Brief: Without any of the pictures, print every record below exactly.

[Collected data]
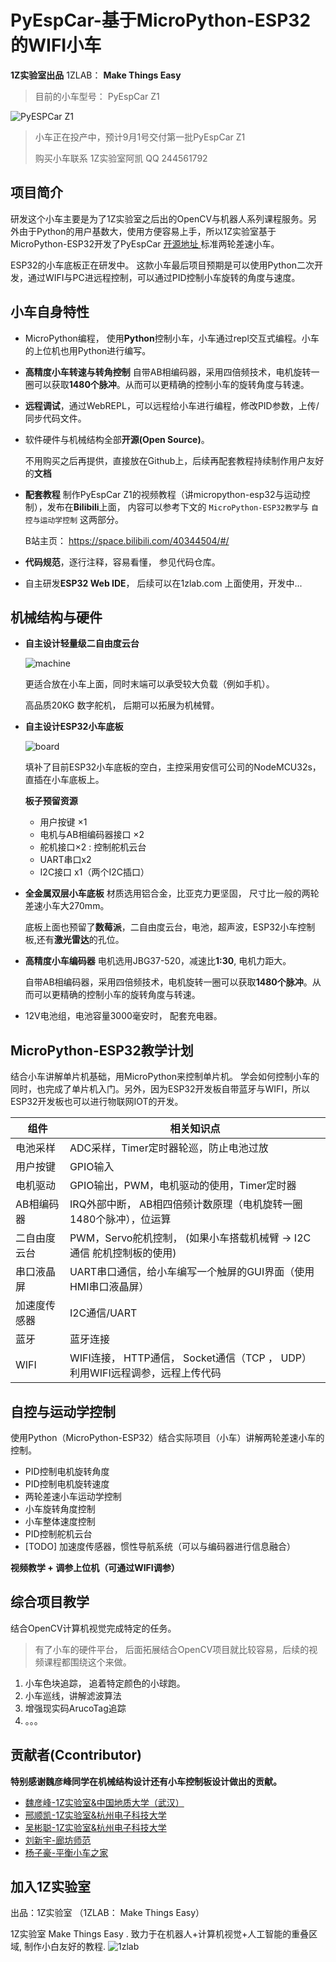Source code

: # PyEspCar-基于MicroPython-ESP32的WIFI小车

**1Z实验室出品**
1ZLAB： **Make Things Easy**

> 目前的小车型号： PyEspCar Z1



![PyESPCar Z1](./image/car-carton.jpg)

> 小车正在投产中，预计9月1号交付第一批PyEspCar Z1
>
> 购买小车联系 1Z实验室阿凯  QQ 244561792



## 项目简介

研发这个小车主要是为了1Z实验室之后出的OpenCV与机器人系列课程服务。另外由于Python的用户基数大，使用方便容易上手，所以1Z实验室基于MicroPython-ESP32开发了PyEspCar [开源地址 ](https://github.com/1zlab/1ZLAB_PyEspCar)标准两轮差速小车。

ESP32的小车底板正在研发中。 这款小车最后项目预期是可以使用Python二次开发，通过WIFI与PC进远程控制，可以通过PID控制小车旋转的角度与速度。



## 小车自身特性



* MicroPython编程， 使用**Python**控制小车，小车通过repl交互式编程。小车的上位机也用Python进行编写。

* **高精度小车转速与转角控制** 自带AB相编码器，采用四倍频技术，电机旋转一圈可以获取**1480个脉冲**。从而可以更精确的控制小车的旋转角度与转速。

* **远程调试**，通过WebREPL，可以远程给小车进行编程，修改PID参数，上传/同步代码文件。

* 软件硬件与机械结构全部**开源(Open Source)**。

  不用购买之后再提供，直接放在Github上，后续再配套教程持续制作用户友好的**文档**

* **配套教程**  制作PyEspCar Z1的视频教程（讲micropython-esp32与运动控制），发布在**Bilibili**上面， 内容可以参考下文的 `MicroPython-ESP32教学`与 `自控与运动学控制` 这两部分。

  B站主页： https://space.bilibili.com/40344504/#/

* **代码规范**，逐行注释，容易看懂， 参见代码仓库。

* 自主研发**ESP32 Web IDE**， 后续可以在1zlab.com 上面使用，开发中...



## 机械结构与硬件



* **自主设计轻量级二自由度云台**

  ![machine](./image/PyEspCar-Z1.png)

  更适合放在小车上面，同时末端可以承受较大负载（例如手机）。

  高品质20KG 数字舵机， 后期可以拓展为机械臂。

* **自主设计ESP32小车底板** 

  ![board](./image/boards.jpg)

  填补了目前ESP32小车底板的空白，主控采用安信可公司的NodeMCU32s，直插在小车底板上。

  **板子预留资源**

  *  用户按键 ×1
  *  电机与AB相编码器接口 ×2
   *  舵机接口×2  : 控制舵机云台
   *  UART串口x2 
   *  I2C接口 x1（两个I2C插口）

  

* **全金属双层小车底板**  材质选用铝合金，比亚克力更坚固， 尺寸比一般的两轮差速小车大270mm。

  底板上面也预留了**数莓派**，二自由度云台，电池，超声波，ESP32小车控制板,还有**激光雷达**的孔位。

* **高精度小车编码器**  电机选用JBG37-520，减速比**1:30**, 电机力距大。 

  自带AB相编码器，采用四倍频技术，电机旋转一圈可以获取**1480个脉冲**。从而可以更精确的控制小车的旋转角度与转速。

* 12V电池组，电池容量3000毫安时， 配套充电器。



## MicroPython-ESP32教学计划
结合小车讲解单片机基础，用MicroPython来控制单片机。
学会如何控制小车的同时，也完成了单片机入门。另外，因为ESP32开发板自带蓝牙与WIFI，所以ESP32开发板也可以进行物联网IOT的开发。

| 组件         | 相关知识点                                                   |
| ------------ | ------------------------------------------------------------ |
| 电池采样     | ADC采样，Timer定时器轮巡，防止电池过放                       |
| 用户按键     | GPIO输入                                                     |
| 电机驱动     | GPIO输出，PWM，电机驱动的使用，Timer定时器                   |
| AB相编码器   | IRQ外部中断， AB相四倍频计数原理（电机旋转一圈1480个脉冲），位运算 |
| 二自由度云台 | PWM，Servo舵机控制， (如果小车搭载机械臂 -> I2C通信 舵机控制板的使用) |
| 串口液晶屏   | UART串口通信，给小车编写一个触屏的GUI界面（使用HMI串口液晶屏） |
| 加速度传感器 | I2C通信/UART                                                 |
| 蓝牙         | 蓝牙连接                                                     |
| WIFI         | WIFI连接， HTTP通信， Socket通信（TCP ， UDP）利用WIFI远程调参，远程上传代码 |





## 自控与运动学控制
使用Python（MicroPython-ESP32）结合实际项目（小车）讲解两轮差速小车的控制。

* PID控制电机旋转角度
* PID控制电机旋转速度
* 两轮差速小车运动学控制
* 小车旋转角度控制
* 小车整体速度控制
* PID控制舵机云台
* [TODO] 加速度传感器，惯性导航系统（可以与编码器进行信息融合）

**视频教学 + 调参上位机（可通过WIFI调参）**






## 综合项目教学

结合OpenCV计算机视觉完成特定的任务。
>有了小车的硬件平台， 后面拓展结合OpenCV项目就比较容易，后续的视频课程都围绕这个来做。



1. 小车色块追踪， 追着特定颜色的小球跑。
2. 小车巡线，讲解滤波算法 
3. 增强现实码ArucoTag追踪 
4. 。。。



## 贡献者(Ccontributor)

**特别感谢魏彦峰同学在机械结构设计还有小车控制板设计做出的贡献。**

* [魏彦峰-1Z实验室&中国地质大学（武汉）](https://github.com/rose-w)
* [邢顺凯-1Z实验室&杭州电子科技大学](https://github.com/mushroom-x)
* [吴彬聪-1Z实验室&杭州电子科技大学](https://github.com/littleoniononion)
* [刘新宇-廊坊师范](https://github.com/LiuXinyu12378)
* [杨子豪-平衡小车之家](http://minibalance.com/)


## 加入1Z实验室

出品：1Z实验室 （1ZLAB： Make Things Easy）

1Z实验室 Make Things Easy . 致力于在机器人+计算机视觉+人工智能的重叠区域, 制作小白友好的教程.
![1zlab](https://upload-images.jianshu.io/upload_images/1199728-589a80ff77f380d8.png?imageMogr2/auto-orient/strip%7CimageView2/2/w/700)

Written response:
Source code

: # PyEspCar-基于MicroPython-ESP32的WIFI小车

**1Z实验室出品**
1ZLAB： **Make Things Easy**

> 目前的小车型号： PyEspCar Z1



![PyESPCar Z1](./image/car-carton.jpg)

> 小车正在投产中，预计9月1号交付第一批PyEspCar Z1
>
> 购买小车联系 1Z实验室阿凯  QQ 244561792



## 项目简介

研发这个小车主要是为了1Z实验室之后出的OpenCV与机器人系列课程服务。另外由于Python的用户基数大，使用方便容易上手，所以1Z实验室基于MicroPython-ESP32开发了PyEspCar [开源地址 ](https://github.com/1zlab/1ZLAB_PyEspCar)标准两轮差速小车。

ESP32的小车底板正在研发中。 这款小车最后项目预期是可以使用Python二次开发，通过WIFI与PC进远程控制，可以通过PID控制小车旋转的角度与速度。



## 小车自身特性



* MicroPython编程， 使用**Python**控制小车，小车通过repl交互式编程。小车的上位机也用Python进行编写。

* **高精度小车转速与转角控制** 自带AB相编码器，采用四倍频技术，电机旋转一圈可以获取**1480个脉冲**。从而可以更精确的控制小车的旋转角度与转速。

* **远程调试**，通过WebREPL，可以远程给小车进行编程，修改PID参数，上传/同步代码文件。

* 软件硬件与机械结构全部**开源(Open Source)**。

  不用购买之后再提供，直接放在Github上，后续再配套教程持续制作用户友好的**文档**

* **配套教程**  制作PyEspCar Z1的视频教程（讲micropython-esp32与运动控制），发布在**Bilibili**上面， 内容可以参考下文的 `MicroPython-ESP32教学`与 `自控与运动学控制` 这两部分。

  B站主页： https://space.bilibili.com/40344504/#/

* **代码规范**，逐行注释，容易看懂， 参见代码仓库。

* 自主研发**ESP32 Web IDE**， 后续可以在1zlab.com 上面使用，开发中...



## 机械结构与硬件



* **自主设计轻量级二自由度云台**

  ![machine](./image/PyEspCar-Z1.png)

  更适合放在小车上面，同时末端可以承受较大负载（例如手机）。

  高品质20KG 数字舵机， 后期可以拓展为机械臂。

* **自主设计ESP32小车底板** 

  ![board](./image/boards.jpg)

  填补了目前ESP32小车底板的空白，主控采用安信可公司的NodeMCU32s，直插在小车底板上。

  **板子预留资源**

  *  用户按键 ×1
  *  电机与AB相编码器接口 ×2
   *  舵机接口×2  : 控制舵机云台
   *  UART串口x2 
   *  I2C接口 x1（两个I2C插口）

  

* **全金属双层小车底板**  材质选用铝合金，比亚克力更坚固， 尺寸比一般的两轮差速小车大270mm。

  底板上面也预留了**数莓派**，二自由度云台，电池，超声波，ESP32小车控制板,还有**激光雷达**的孔位。

* **高精度小车编码器**  电机选用JBG37-520，减速比**1:30**, 电机力距大。 

  自带AB相编码器，采用四倍频技术，电机旋转一圈可以获取**1480个脉冲**。从而可以更精确的控制小车的旋转角度与转速。

* 12V电池组，电池容量3000毫安时， 配套充电器。



## MicroPython-ESP32教学计划
结合小车讲解单片机基础，用MicroPython来控制单片机。
学会如何控制小车的同时，也完成了单片机入门。另外，因为ESP32开发板自带蓝牙与WIFI，所以ESP32开发板也可以进行物联网IOT的开发。

| 组件         | 相关知识点                                                   |
| ------------ | ------------------------------------------------------------ |
| 电池采样     | ADC采样，Timer定时器轮巡，防止电池过放                       |
| 用户按键     | GPIO输入                                                     |
| 电机驱动     | GPIO输出，PWM，电机驱动的使用，Timer定时器                   |
| AB相编码器   | IRQ外部中断， AB相四倍频计数原理（电机旋转一圈1480个脉冲），位运算 |
| 二自由度云台 | PWM，Servo舵机控制， (如果小车搭载机械臂 -> I2C通信 舵机控制板的使用) |
| 串口液晶屏   | UART串口通信，给小车编写一个触屏的GUI界面（使用HMI串口液晶屏） |
| 加速度传感器 | I2C通信/UART                                                 |
| 蓝牙         | 蓝牙连接                                                     |
| WIFI         | WIFI连接， HTTP通信， Socket通信（TCP ， UDP）利用WIFI远程调参，远程上传代码 |





## 自控与运动学控制
使用Python（MicroPython-ESP32）结合实际项目（小车）讲解两轮差速小车的控制。

* PID控制电机旋转角度
* PID控制电机旋转速度
* 两轮差速小车运动学控制
* 小车旋转角度控制
* 小车整体速度控制
* PID控制舵机云台
* [TODO] 加速度传感器，惯性导航系统（可以与编码器进行信息融合）

**视频教学 + 调参上位机（可通过WIFI调参）**






## 综合项目教学

结合OpenCV计算机视觉完成特定的任务。
>有了小车的硬件平台， 后面拓展结合OpenCV项目就比较容易，后续的视频课程都围绕这个来做。



1. 小车色块追踪， 追着特定颜色的小球跑。
2. 小车巡线，讲解滤波算法 
3. 增强现实码ArucoTag追踪 
4. 。。。



## 贡献者(Ccontributor)

**特别感谢魏彦峰同学在机械结构设计还有小车控制板设计做出的贡献。**

* [魏彦峰-1Z实验室&中国地质大学（武汉）](https://github.com/rose-w)
* [邢顺凯-1Z实验室&杭州电子科技大学](https://github.com/mushroom-x)
* [吴彬聪-1Z实验室&杭州电子科技大学](https://github.com/littleoniononion)
* [刘新宇-廊坊师范](https://github.com/LiuXinyu12378)
* [杨子豪-平衡小车之家](http://minibalance.com/)


## 加入1Z实验室

出品：1Z实验室 （1ZLAB： Make Things Easy）

1Z实验室 Make Things Easy . 致力于在机器人+计算机视觉+人工智能的重叠区域, 制作小白友好的教程.
![1zlab](https://upload-images.jianshu.io/upload_images/1199728-589a80ff77f380d8.png?imageMogr2/auto-orient/strip%7CimageView2/2/w/700)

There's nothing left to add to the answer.